━━━ Records supplied ━━━

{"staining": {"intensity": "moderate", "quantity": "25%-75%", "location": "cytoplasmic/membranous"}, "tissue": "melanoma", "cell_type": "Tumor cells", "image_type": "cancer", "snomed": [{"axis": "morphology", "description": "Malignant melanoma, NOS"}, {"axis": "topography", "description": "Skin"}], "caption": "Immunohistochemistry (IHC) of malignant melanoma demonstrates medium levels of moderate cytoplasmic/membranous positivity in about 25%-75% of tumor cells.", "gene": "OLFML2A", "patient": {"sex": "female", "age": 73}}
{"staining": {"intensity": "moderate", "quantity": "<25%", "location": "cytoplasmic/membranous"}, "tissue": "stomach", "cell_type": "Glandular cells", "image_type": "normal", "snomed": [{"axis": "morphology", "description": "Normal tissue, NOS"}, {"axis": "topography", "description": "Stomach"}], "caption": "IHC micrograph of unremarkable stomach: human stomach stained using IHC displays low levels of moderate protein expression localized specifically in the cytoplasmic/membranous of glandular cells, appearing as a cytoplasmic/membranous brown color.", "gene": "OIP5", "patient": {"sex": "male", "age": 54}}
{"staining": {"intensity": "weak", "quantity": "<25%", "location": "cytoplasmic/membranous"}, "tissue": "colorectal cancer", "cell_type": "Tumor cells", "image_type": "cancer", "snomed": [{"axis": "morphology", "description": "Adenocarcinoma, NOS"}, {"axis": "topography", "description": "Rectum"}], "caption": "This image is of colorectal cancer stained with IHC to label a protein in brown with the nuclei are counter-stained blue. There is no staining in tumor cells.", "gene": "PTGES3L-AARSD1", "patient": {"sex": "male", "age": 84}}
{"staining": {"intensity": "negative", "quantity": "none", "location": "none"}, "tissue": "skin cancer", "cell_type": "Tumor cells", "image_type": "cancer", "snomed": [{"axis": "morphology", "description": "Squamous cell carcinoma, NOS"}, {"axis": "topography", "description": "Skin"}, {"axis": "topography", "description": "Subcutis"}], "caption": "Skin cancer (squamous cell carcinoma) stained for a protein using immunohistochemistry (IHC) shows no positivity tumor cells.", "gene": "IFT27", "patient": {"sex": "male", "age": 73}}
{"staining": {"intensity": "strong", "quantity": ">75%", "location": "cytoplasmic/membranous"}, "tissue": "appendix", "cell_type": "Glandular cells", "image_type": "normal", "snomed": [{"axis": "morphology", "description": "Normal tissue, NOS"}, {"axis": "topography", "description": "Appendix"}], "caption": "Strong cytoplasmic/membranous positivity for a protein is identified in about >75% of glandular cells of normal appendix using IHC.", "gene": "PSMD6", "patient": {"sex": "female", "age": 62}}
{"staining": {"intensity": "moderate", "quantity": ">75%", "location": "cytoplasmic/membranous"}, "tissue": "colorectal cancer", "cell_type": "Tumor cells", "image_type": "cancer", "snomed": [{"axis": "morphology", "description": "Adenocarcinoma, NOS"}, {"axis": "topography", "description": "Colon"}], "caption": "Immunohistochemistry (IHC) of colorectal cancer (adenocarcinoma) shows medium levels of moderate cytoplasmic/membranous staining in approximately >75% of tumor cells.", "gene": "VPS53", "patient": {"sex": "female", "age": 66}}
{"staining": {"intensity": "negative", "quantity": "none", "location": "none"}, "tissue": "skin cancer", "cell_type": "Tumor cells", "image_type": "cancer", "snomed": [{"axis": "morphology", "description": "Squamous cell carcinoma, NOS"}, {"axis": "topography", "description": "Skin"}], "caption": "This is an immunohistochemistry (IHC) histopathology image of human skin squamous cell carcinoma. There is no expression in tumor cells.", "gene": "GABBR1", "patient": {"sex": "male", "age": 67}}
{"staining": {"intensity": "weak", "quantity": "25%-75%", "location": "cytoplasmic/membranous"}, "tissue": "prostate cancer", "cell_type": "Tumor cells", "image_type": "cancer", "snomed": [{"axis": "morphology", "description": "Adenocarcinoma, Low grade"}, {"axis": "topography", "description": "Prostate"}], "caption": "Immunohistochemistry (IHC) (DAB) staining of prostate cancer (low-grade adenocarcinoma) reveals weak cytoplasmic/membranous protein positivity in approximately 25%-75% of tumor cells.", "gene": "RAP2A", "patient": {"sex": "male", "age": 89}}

━━━

Task prompt –
The records above are to be repeated in full, word for word.

Response to this task –
{"staining": {"intensity": "moderate", "quantity": "25%-75%", "location": "cytoplasmic/membranous"}, "tissue": "melanoma", "cell_type": "Tumor cells", "image_type": "cancer", "snomed": [{"axis": "morphology", "description": "Malignant melanoma, NOS"}, {"axis": "topography", "description": "Skin"}], "caption": "Immunohistochemistry (IHC) of malignant melanoma demonstrates medium levels of moderate cytoplasmic/membranous positivity in about 25%-75% of tumor cells.", "gene": "OLFML2A", "patient": {"sex": "female", "age": 73}}
{"staining": {"intensity": "moderate", "quantity": "<25%", "location": "cytoplasmic/membranous"}, "tissue": "stomach", "cell_type": "Glandular cells", "image_type": "normal", "snomed": [{"axis": "morphology", "description": "Normal tissue, NOS"}, {"axis": "topography", "description": "Stomach"}], "caption": "IHC micrograph of unremarkable stomach: human stomach stained using IHC displays low levels of moderate protein expression localized specifically in the cytoplasmic/membranous of glandular cells, appearing as a cytoplasmic/membranous brown color.", "gene": "OIP5", "patient": {"sex": "male", "age": 54}}
{"staining": {"intensity": "weak", "quantity": "<25%", "location": "cytoplasmic/membranous"}, "tissue": "colorectal cancer", "cell_type": "Tumor cells", "image_type": "cancer", "snomed": [{"axis": "morphology", "description": "Adenocarcinoma, NOS"}, {"axis": "topography", "description": "Rectum"}], "caption": "This image is of colorectal cancer stained with IHC to label a protein in brown with the nuclei are counter-stained blue. There is no staining in tumor cells.", "gene": "PTGES3L-AARSD1", "patient": {"sex": "male", "age": 84}}
{"staining": {"intensity": "negative", "quantity": "none", "location": "none"}, "tissue": "skin cancer", "cell_type": "Tumor cells", "image_type": "cancer", "snomed": [{"axis": "morphology", "description": "Squamous cell carcinoma, NOS"}, {"axis": "topography", "description": "Skin"}, {"axis": "topography", "description": "Subcutis"}], "caption": "Skin cancer (squamous cell carcinoma) stained for a protein using immunohistochemistry (IHC) shows no positivity tumor cells.", "gene": "IFT27", "patient": {"sex": "male", "age": 73}}
{"staining": {"intensity": "strong", "quantity": ">75%", "location": "cytoplasmic/membranous"}, "tissue": "appendix", "cell_type": "Glandular cells", "image_type": "normal", "snomed": [{"axis": "morphology", "description": "Normal tissue, NOS"}, {"axis": "topography", "description": "Appendix"}], "caption": "Strong cytoplasmic/membranous positivity for a protein is identified in about >75% of glandular cells of normal appendix using IHC.", "gene": "PSMD6", "patient": {"sex": "female", "age": 62}}
{"staining": {"intensity": "moderate", "quantity": ">75%", "location": "cytoplasmic/membranous"}, "tissue": "colorectal cancer", "cell_type": "Tumor cells", "image_type": "cancer", "snomed": [{"axis": "morphology", "description": "Adenocarcinoma, NOS"}, {"axis": "topography", "description": "Colon"}], "caption": "Immunohistochemistry (IHC) of colorectal cancer (adenocarcinoma) shows medium levels of moderate cytoplasmic/membranous staining in approximately >75% of tumor cells.", "gene": "VPS53", "patient": {"sex": "female", "age": 66}}
{"staining": {"intensity": "negative", "quantity": "none", "location": "none"}, "tissue": "skin cancer", "cell_type": "Tumor cells", "image_type": "cancer", "snomed": [{"axis": "morphology", "description": "Squamous cell carcinoma, NOS"}, {"axis": "topography", "description": "Skin"}], "caption": "This is an immunohistochemistry (IHC) histopathology image of human skin squamous cell carcinoma. There is no expression in tumor cells.", "gene": "GABBR1", "patient": {"sex": "male", "age": 67}}
{"staining": {"intensity": "weak", "quantity": "25%-75%", "location": "cytoplasmic/membranous"}, "tissue": "prostate cancer", "cell_type": "Tumor cells", "image_type": "cancer", "snomed": [{"axis": "morphology", "description": "Adenocarcinoma, Low grade"}, {"axis": "topography", "description": "Prostate"}], "caption": "Immunohistochemistry (IHC) (DAB) staining of prostate cancer (low-grade adenocarcinoma) reveals weak cytoplasmic/membranous protein positivity in approximately 25%-75% of tumor cells.", "gene": "RAP2A", "patient": {"sex": "male", "age": 89}}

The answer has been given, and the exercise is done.